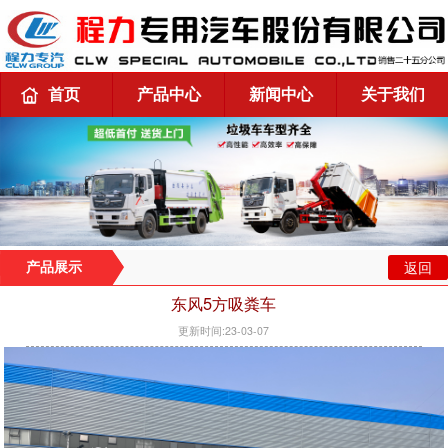
首页
产品中心
新闻中心
关于我们
返回
产品展示
东风5方吸粪车
更新时间:23-03-07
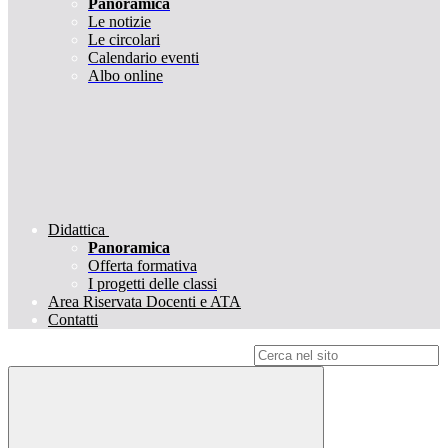
Panoramica
Le notizie
Le circolari
Calendario eventi
Albo online
Didattica
Panoramica
Offerta formativa
I progetti delle classi
Area Riservata Docenti e ATA
Contatti
Campo di ricerca per le pagine del sito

◇ ◇ ◇ ◇ ◇

## ASSIGNMENT
Return the complete material above exactly, with no picture.

## RESPONSE
首页
产品中心
新闻中心
关于我们
返回
产品展示
东风5方吸粪车
更新时间:23-03-07
Panoramica
Le notizie
Le circolari
Calendario eventi
Albo online
Didattica
Panoramica
Offerta formativa
I progetti delle classi
Area Riservata Docenti e ATA
Contatti
Campo di ricerca per le pagine del sito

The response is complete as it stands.